= Poverty in Azerbaijan =

As per the Asian Development Bank's estimates of 2017, 5.5% of the population of Azerbaijan lives below the poverty line in 2022. Experts estimate that the real figure is much higher. The 2017 Asian Development Bank report also estimated that for every 1000 babies born in Azerbaijan, 18 die before their 15th birthday.

While the government of Azerbaijan has become immensely wealthy over the past two decades due to an oil boom, it is unclear to what extent this has affected living standards, with poverty, corruption, and repression continuing to affect the country. Rovshan Aghayev, one of Azerbaijan's leading economists, states that the Azerbaijani government's claim of drastically reducing poverty is unsubstantiated, as the state fails to provide the transparent statistical data necessary to measure real income inequality and living standards.

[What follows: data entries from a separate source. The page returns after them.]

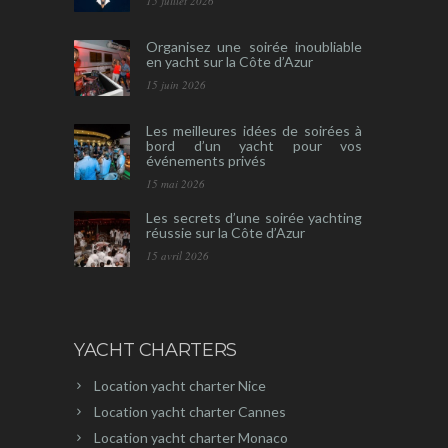
15 juillet 2026
Organisez une soirée inoubliable
en yacht sur la Côte d’Azur
15 juin 2026
Les meilleures idées de soirées à
bord d’un yacht pour vos
événements privés
15 mai 2026
Les secrets d’une soirée yachting
réussie sur la Côte d’Azur
15 avril 2026
YACHT CHARTERS
Location yacht charter Nice
Location yacht charter Cannes
Location yacht charter Monaco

Khadjia Ismayilova, an Azerbaijani investigative journalist and member of the Organized Crime and Corruption Reporting Project, states that "Azerbaijanis understand quite well that the wealth of oligarchs we expose has been built at the expense of their empty fridges and the time will come when the anger of poverty will explode." The revenue from the petroleum resources of Azerbaijan benefits the capital of Baku, while the rest of the country remains underdeveloped.